**Task instructions:** With the pictures excluded, repeat every entry exactly.

○ ○ ○ ○ ○ ○ ○

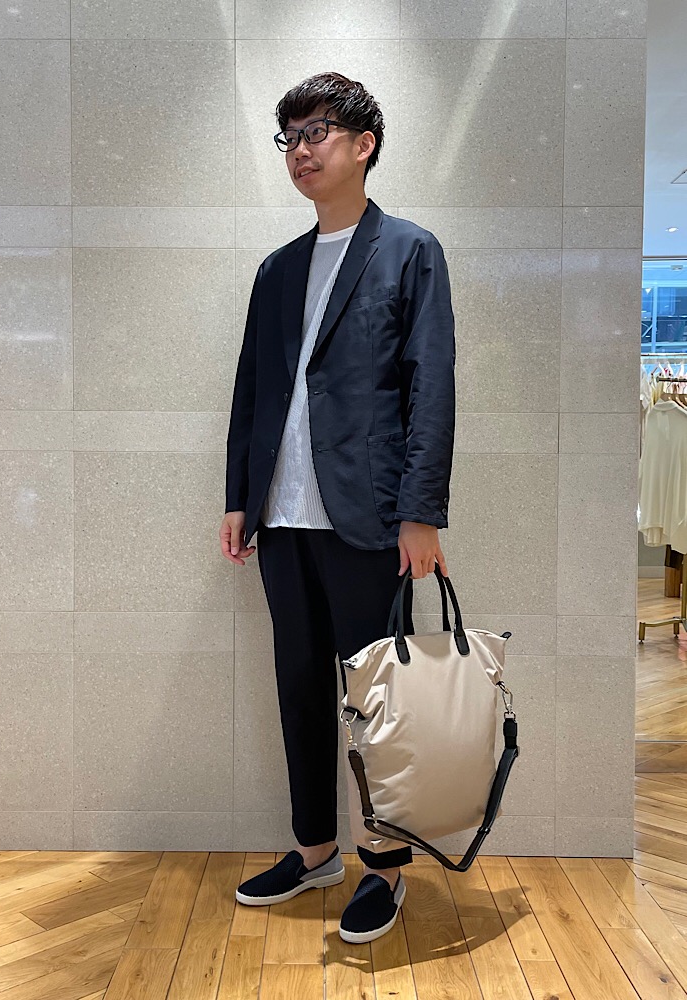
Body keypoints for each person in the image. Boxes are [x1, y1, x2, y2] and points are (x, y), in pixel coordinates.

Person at [219, 71, 456, 944]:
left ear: (364, 144)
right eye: (289, 137)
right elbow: (252, 388)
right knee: (300, 691)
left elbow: (431, 388)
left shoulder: (410, 251)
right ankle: (316, 848)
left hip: (371, 521)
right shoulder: (278, 269)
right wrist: (240, 498)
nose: (300, 150)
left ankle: (384, 865)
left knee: (379, 696)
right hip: (283, 522)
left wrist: (420, 513)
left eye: (317, 131)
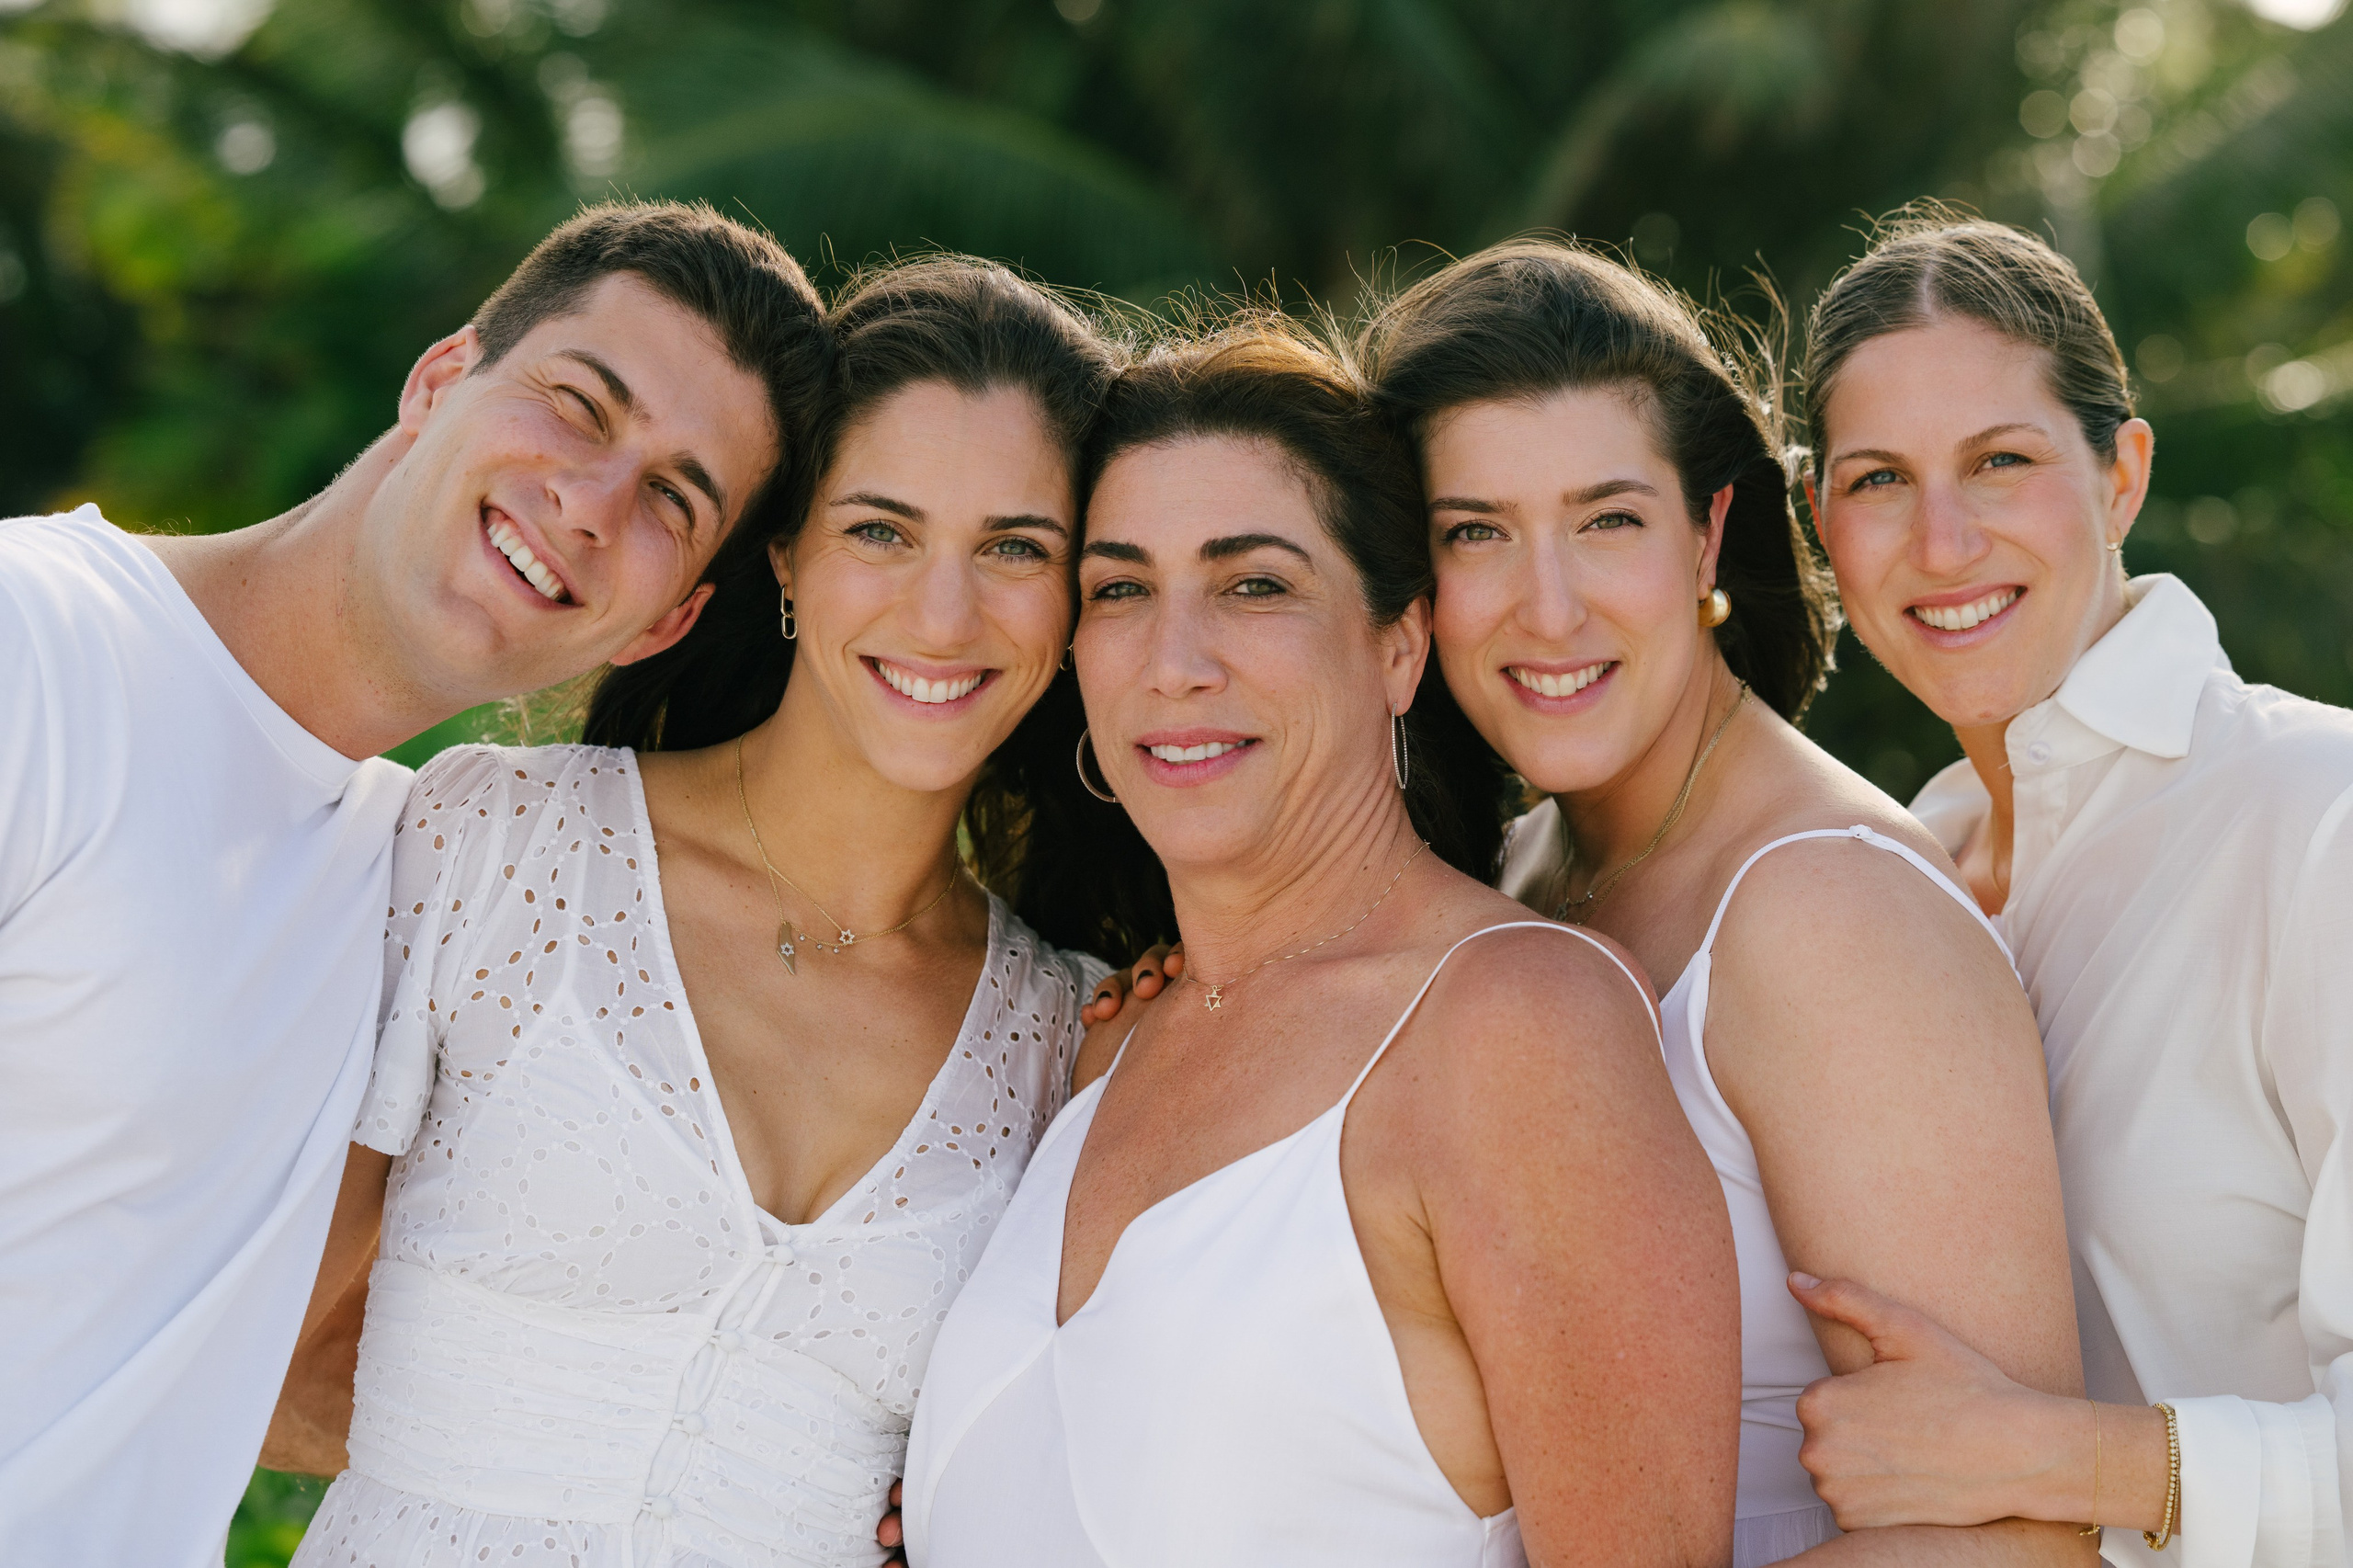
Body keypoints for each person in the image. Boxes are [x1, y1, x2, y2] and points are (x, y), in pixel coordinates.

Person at [267, 256, 1155, 1568]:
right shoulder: (496, 844)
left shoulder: (1072, 1037)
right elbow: (254, 1355)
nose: (943, 610)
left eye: (1016, 548)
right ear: (785, 553)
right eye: (881, 530)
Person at [0, 199, 827, 1565]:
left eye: (672, 501)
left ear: (668, 620)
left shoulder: (426, 885)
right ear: (440, 378)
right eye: (579, 405)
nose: (591, 503)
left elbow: (327, 1379)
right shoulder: (41, 649)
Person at [904, 316, 1743, 1567]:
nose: (1175, 662)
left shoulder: (1517, 1031)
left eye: (1255, 585)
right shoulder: (1108, 1041)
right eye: (1121, 589)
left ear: (1398, 646)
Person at [1346, 238, 2091, 1567]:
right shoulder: (1520, 870)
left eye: (1608, 521)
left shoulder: (1831, 915)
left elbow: (2018, 1546)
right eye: (1477, 533)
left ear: (1707, 536)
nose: (1549, 608)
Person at [1785, 212, 2353, 1568]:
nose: (1942, 541)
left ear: (2121, 476)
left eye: (2002, 461)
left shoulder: (2316, 816)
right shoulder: (1898, 869)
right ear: (1820, 525)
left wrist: (2052, 1457)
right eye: (1879, 480)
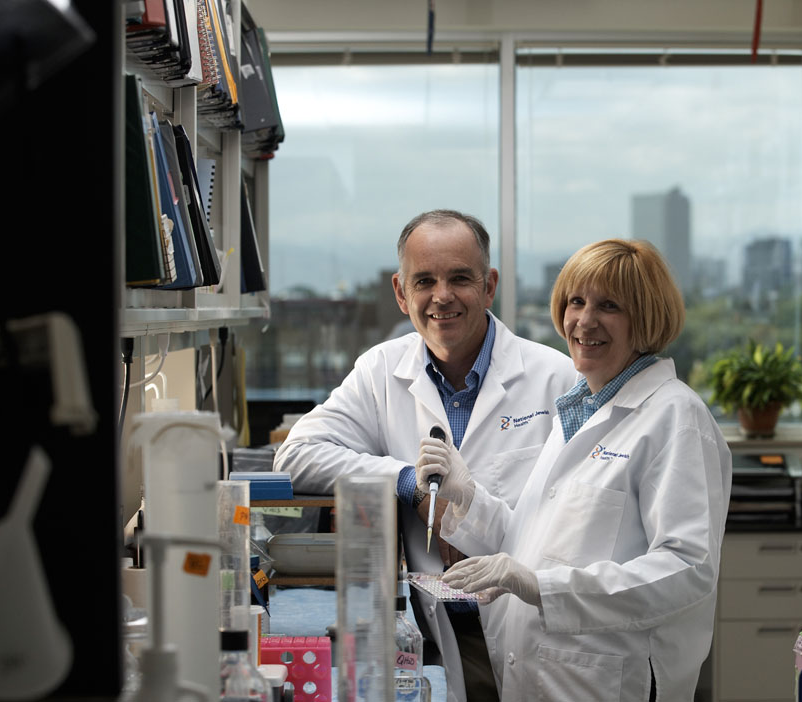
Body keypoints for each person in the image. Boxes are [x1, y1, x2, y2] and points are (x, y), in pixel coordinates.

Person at [273, 209, 576, 701]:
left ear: (490, 285)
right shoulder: (381, 371)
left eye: (460, 278)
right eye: (424, 281)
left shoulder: (556, 379)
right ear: (400, 292)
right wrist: (405, 481)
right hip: (438, 635)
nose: (442, 296)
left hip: (535, 629)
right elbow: (297, 456)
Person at [416, 238, 732, 702]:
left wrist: (540, 586)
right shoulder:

○ ○ ○ ○ ○ ○ ○

**Response area:**
Body keypoints for each person in the image. Boxes are [x1, y1, x2, y2] and points are (x, y), in pixel coordinates.

Person at [219, 71, 456, 944]:
left ear: (364, 144)
right eye: (289, 137)
right elbow: (252, 388)
right knee: (300, 691)
left elbow: (431, 388)
left shoulder: (410, 251)
right ankle: (316, 848)
left hip: (371, 521)
right shoulder: (278, 269)
right wrist: (240, 498)
nose: (300, 150)
left ankle: (384, 865)
left knee: (379, 696)
right hip: (283, 522)
left wrist: (420, 513)
left eye: (317, 131)
Body keypoints for each person in the image. Boxes are [x1, y1, x2, y2] and points are (x, y), in pixel coordinates.

Person at [267, 256, 1155, 1568]:
right shoulder: (496, 844)
left shoulder: (1072, 1037)
right elbow: (254, 1355)
nose: (943, 610)
left eye: (1016, 548)
right ear: (785, 553)
right eye: (881, 530)
Person at [0, 199, 827, 1565]:
left eye: (672, 501)
left ear: (668, 620)
left shoulder: (426, 885)
right ear: (440, 378)
right eye: (579, 405)
nose: (591, 503)
left elbow: (327, 1379)
right shoulder: (41, 649)
Person at [904, 316, 1743, 1567]:
nose: (1175, 662)
left shoulder: (1517, 1031)
left eye: (1255, 585)
right shoulder: (1108, 1041)
right eye: (1121, 589)
left ear: (1398, 646)
Person at [1346, 238, 2091, 1567]:
right shoulder: (1520, 870)
left eye: (1608, 521)
left shoulder: (1831, 915)
left elbow: (2018, 1546)
right eye: (1477, 533)
left ear: (1707, 536)
nose: (1549, 608)
Person at [1785, 212, 2353, 1568]:
nose: (1942, 541)
left ear: (2121, 476)
left eye: (2002, 461)
left shoulder: (2316, 816)
right shoulder: (1898, 869)
right ear: (1820, 525)
left wrist: (2052, 1457)
right eye: (1879, 480)
Body keypoints for each person in the image. Boxes are [x1, y1, x2, y2] and points are (x, y), in pixel coordinates.

Person at [273, 209, 576, 701]:
left ear: (490, 285)
right shoulder: (381, 371)
left eye: (460, 278)
right eye: (424, 281)
left shoulder: (556, 379)
right ear: (400, 292)
right wrist: (405, 481)
right hip: (438, 635)
nose: (442, 296)
left hip: (535, 629)
right elbow: (297, 456)
Person at [416, 238, 732, 702]:
left wrist: (540, 586)
right shoulder:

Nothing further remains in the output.